In North Carolina, the federal government picks up 99.8 percent of the program’s cost -- $467.6 million annually. Given the flow of federal dollars, the program here might continue to March without any action by Congress or the state legislature.

Still, little is certain other than the health care of nearly a quarter-million North Carolina children is at risk. There’s the slight possibility that up to 57 percent of those kids may be able to shift to Medicaid coverage. Still, at least 110,855 children, through no fault of their own, will lose their health care coverage unless the program is renewed.

The program has been a major driver in expanding health care to more North Carolina children, who otherwise would have to go without it. Since 2009, the rate of uninsured children has dropped by nearly half – among the steepest declines in the nation.

What is accomplished by refusing to reauthorize this program? Is there a vote to be gained? Is there a political point to be scored? There’s no win in denying health care to kids who need it most.

Burr and Tillis now have an opportunity to do the right thing. They should take the lead to reauthorize the Children’s Health Insurance Program as quickly as possible.

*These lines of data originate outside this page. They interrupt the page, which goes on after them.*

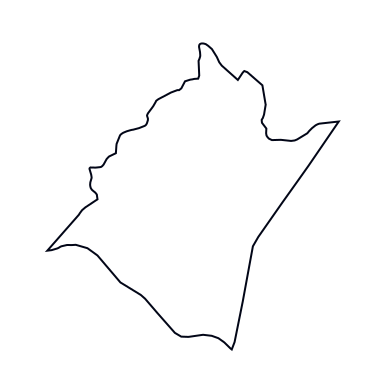 outline of Cartago, rotated 100°
{"feature_id": "CRI-1327", "entity_name": "Cartago", "entity_type": "Province", "adm_level": 1, "iso_a3": "CRI", "parent_name": "Costa Rica", "parent_adm1": "", "projection": "albers", "projection_center": [-83.788, 9.802], "detail": "fine", "context": "isolated", "style": "outline", "palette": "ink", "viewbox_px": 384, "rotation_deg": 100, "n_neighbors": 0, "source": "natural_earth", "source_scale": "10m", "svg_char_len": 1915}
<svg xmlns="http://www.w3.org/2000/svg" viewBox="0 0 384 384"><g transform="rotate(100 192 192)"><path d="M108.9,135.9L110.4,135.5L111.7,135.1L116.6,129.8L121.3,129.2L123.5,128.4L124.9,127.1L126.1,125.5L127.0,122.3L125.2,113.6L124.5,103.3L123.4,99.8L122.0,97.6L114.2,88.7L113.4,88.2L111.6,87.2L108.3,84.9L104.9,81.9L103.5,80.1L102.6,78.5L97.1,59.7L145.9,81.8L163.0,89.9L186.5,101.1L224.7,118.9L234.9,122.6L291.1,123.0L332.4,124.0L340.2,125.5L339.3,127.1L334.5,134.1L331.4,140.6L330.2,147.6L330.7,156.3L335.3,170.3L336.3,177.5L333.7,184.4L317.1,205.2L305.3,219.6L302.3,224.5L293.5,246.8L270.9,274.1L265.5,285.2L264.2,297.3L265.1,301.0L265.9,305.9L268.2,311.3L269.0,312.4L270.2,313.7L271.0,314.9L273.6,320.1L274.9,324.3L233.8,299.3L232.8,299.0L229.0,297.1L225.6,294.3L215.6,283.8L211.0,285.3L209.5,287.0L207.5,290.5L206.9,291.3L206.2,291.9L205.5,292.5L204.6,292.9L203.6,293.3L202.5,293.6L201.4,293.7L200.1,293.8L195.5,293.3L194.4,293.6L192.4,294.3L187.0,297.0L186.2,296.9L185.5,296.3L184.7,291.1L183.5,286.9L183.1,285.9L182.1,284.9L180.3,283.8L174.4,281.8L172.5,280.6L171.4,279.8L167.0,273.7L159.5,274.5L157.7,274.6L149.1,272.8L148.1,272.4L146.9,271.4L145.6,270.0L143.6,266.9L142.0,263.7L141.2,261.9L140.9,260.9L138.3,255.3L135.3,250.4L134.7,249.6L133.6,248.8L132.0,248.3L128.8,247.9L127.2,248.2L126.1,248.8L125.2,249.3L124.3,249.6L122.3,249.1L114.3,245.1L109.6,243.4L108.4,243.1L106.4,241.2L97.7,230.0L94.2,224.1L94.1,223.3L93.9,222.4L91.8,220.5L84.2,218.1L81.7,213.3L81.0,211.2L80.2,209.3L79.3,205.6L76.1,205.1L61.7,208.3L59.5,207.8L57.1,207.5L56.0,207.6L52.8,208.4L48.1,210.2L47.0,210.4L45.8,210.3L45.0,209.9L44.4,209.1L44.0,208.2L43.8,207.0L43.8,205.8L44.0,204.1L45.2,201.5L47.8,197.2L54.7,191.0L59.5,187.7L62.4,184.6L73.7,166.3L65.9,162.9L64.4,162.0L63.8,161.5L64.4,158.3L74.7,141.2L92.7,134.8L93.1,134.6L103.3,134.5L106.9,135.1L107.8,135.5L108.9,135.9Z" fill="none" stroke="#020617" stroke-width="2"/></g></svg>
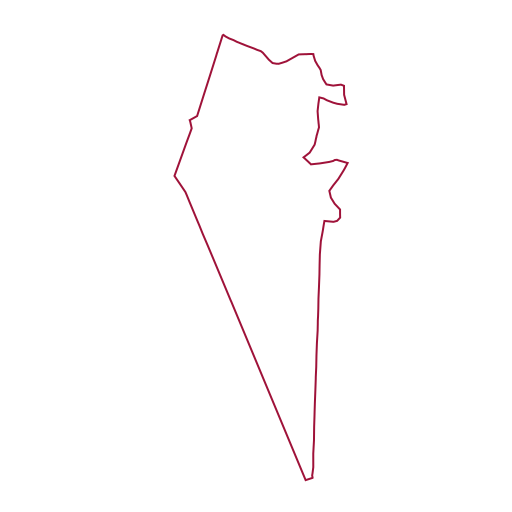 Salkhad, As Suwayda', Syria, rotated 100°
{"feature_id": "27442178B39967895671995", "entity_name": "Salkhad", "entity_type": "district", "adm_level": 2, "iso_a3": "SYR", "parent_name": "Syria", "parent_adm1": "As Suwayda'", "projection": "robinson", "projection_center": [36.79, 32.496], "detail": "fine", "context": "isolated", "style": "outline", "palette": "rose", "viewbox_px": 512, "rotation_deg": 100, "n_neighbors": 0, "source": "geoboundaries", "source_scale": "gbopen_adm2", "svg_char_len": 2102}
<svg xmlns="http://www.w3.org/2000/svg" viewBox="0 0 512 512"><g transform="rotate(100 256 256)"><path d="M464.7,161.8L464.4,161.8L462.3,162.6L460.4,162.6L454.1,162.9L440.6,165.3L427.4,166.9L414.0,169.1L403.5,170.6L401.5,170.9L399.5,171.2L390.5,172.5L378.1,174.2L366.7,175.8L364.9,176.1L354.9,177.4L346.6,178.7L343.4,179.2L331.1,180.9L319.0,182.3L312.5,183.3L308.9,183.9L304.7,184.4L297.0,185.5L287.0,187.1L275.6,188.6L263.3,190.3L253.9,191.8L243.3,193.4L230.2,194.7L221.1,194.6L219.4,194.6L214.2,194.7L209.6,194.7L208.9,185.7L208.8,185.4L207.3,182.2L205.3,180.9L203.6,179.8L200.6,180.4L195.6,181.3L190.9,187.6L185.5,192.4L183.8,193.1L179.1,195.1L173.0,192.2L165.8,188.3L160.1,186.0L156.6,184.6L154.1,183.7L148.5,181.9L148.4,183.0L148.0,186.6L147.6,190.7L147.3,192.7L147.2,193.0L147.8,195.1L149.0,196.5L150.6,200.1L153.7,209.1L154.9,213.3L156.2,217.8L156.0,218.0L155.1,219.4L154.8,219.9L154.6,220.1L150.6,226.3L144.9,221.1L136.2,217.6L133.2,217.4L129.5,217.3L128.7,217.2L127.0,217.2L125.4,217.0L121.0,216.6L118.4,216.3L115.4,217.1L114.5,217.4L112.6,217.9L110.6,218.5L110.2,218.6L102.7,220.5L95.0,221.0L88.8,221.2L89.1,216.8L90.3,213.3L91.6,206.6L92.0,202.5L91.8,195.3L90.7,193.2L82.0,197.2L73.1,198.9L72.5,202.1L73.4,205.1L74.8,209.6L74.8,216.4L73.3,217.8L70.2,220.6L66.4,222.8L61.6,224.6L59.7,226.2L57.6,228.3L53.6,231.6L48.9,234.0L47.2,234.6L47.4,236.2L47.8,238.3L47.9,238.9L48.2,240.2L48.4,240.9L48.5,241.4L48.5,241.6L49.4,245.9L50.1,249.0L59.0,259.8L61.0,263.5L62.8,267.1L62.8,267.5L63.1,269.1L63.1,273.2L60.4,277.5L54.6,284.6L53.4,286.9L52.8,290.7L52.0,294.0L50.7,301.2L50.2,303.6L48.4,312.1L47.3,315.6L46.4,320.2L45.1,324.1L43.9,326.5L44.6,327.2L62.1,329.5L62.3,329.5L62.5,329.6L66.1,330.0L87.3,332.8L106.5,335.4L128.4,338.3L130.7,341.1L133.7,344.8L133.8,344.7L134.3,344.5L135.6,343.9L141.4,341.5L142.7,341.7L147.3,342.5L156.6,344.2L191.3,350.2L199.6,342.1L205.4,336.5L206.7,335.7L207.1,335.4L207.3,335.3L207.4,335.2L214.4,330.8L232.4,319.3L235.6,317.2L243.3,312.4L254.0,305.4L267.5,296.7L304.6,272.9L304.8,272.7L468.1,168.2L464.7,161.8Z" fill="none" stroke="#9f1239" stroke-width="2"/></g></svg>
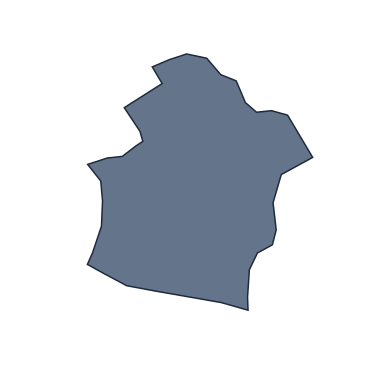 Ablekuma Central Municipal, Greater Accra, Ghana, rotated 157°
{"feature_id": "2480657B99533750399286", "entity_name": "Ablekuma Central Municipal", "entity_type": "district", "adm_level": 2, "iso_a3": "GHA", "parent_name": "Ghana", "parent_adm1": "Greater Accra", "projection": "robinson", "projection_center": [-0.239, 5.554], "detail": "fine", "context": "isolated", "style": "filled", "palette": "slate", "viewbox_px": 384, "rotation_deg": 157, "n_neighbors": 0, "source": "geoboundaries", "source_scale": "gbopen_adm2", "svg_char_len": 620}
<svg xmlns="http://www.w3.org/2000/svg" viewBox="0 0 384 384"><g transform="rotate(157 192 192)"><path d="M277.3,258.2L271.7,237.8L277.9,218.6L288.7,195.9L299.6,183.6L307.3,174.9L316.6,166.2L304.2,150.4L288.7,131.2L262.4,113.8L208.3,78.8L186.6,61.3L181.9,73.6L169.6,98.0L155.6,110.3L138.6,112.0L129.3,124.2L121.6,150.4L103.0,173.2L67.4,176.7L74.0,225.4L87.0,235.8L101.4,240.2L107.9,253.4L107.9,277.0L119.7,288.8L126.2,309.4L143.1,321.2L161.4,322.7L179.7,322.7L177.1,303.5L221.4,296.1L216.2,268.2L217.5,257.8L225.4,256.4L242.3,252.0L256.7,256.4L277.3,258.2Z" fill="#64748b" stroke="#1e293b" stroke-width="1.5"/></g></svg>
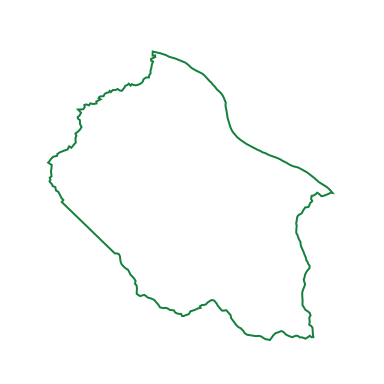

A few weeks ago key U.S. Senate negotiators Orrin Hatch, R-Utah and Ron Wyden, D-Oregon, indicated that agreement had been reached to extend the children’s health program five years – a much-needed improvement to avoid the chaos of the short-term authorizations. But the Graham-Cassidy bill to repeal Obamacare derailed the effort.

We’d like to feel our elected leaders earn our respect. But how is that possible when they’re unable to move forward with the things they agree on? They could do it by getting this program back on track.

It is not an acceptable excuse to say the politics of repealing Obamacare got in the way of making sure children receive the health care they need. Burr and Tillis have played around enough with the politics of health care.

They need to do their jobs, now, and lead the effort to pass reauthorization of the Children’s Health Insurance program.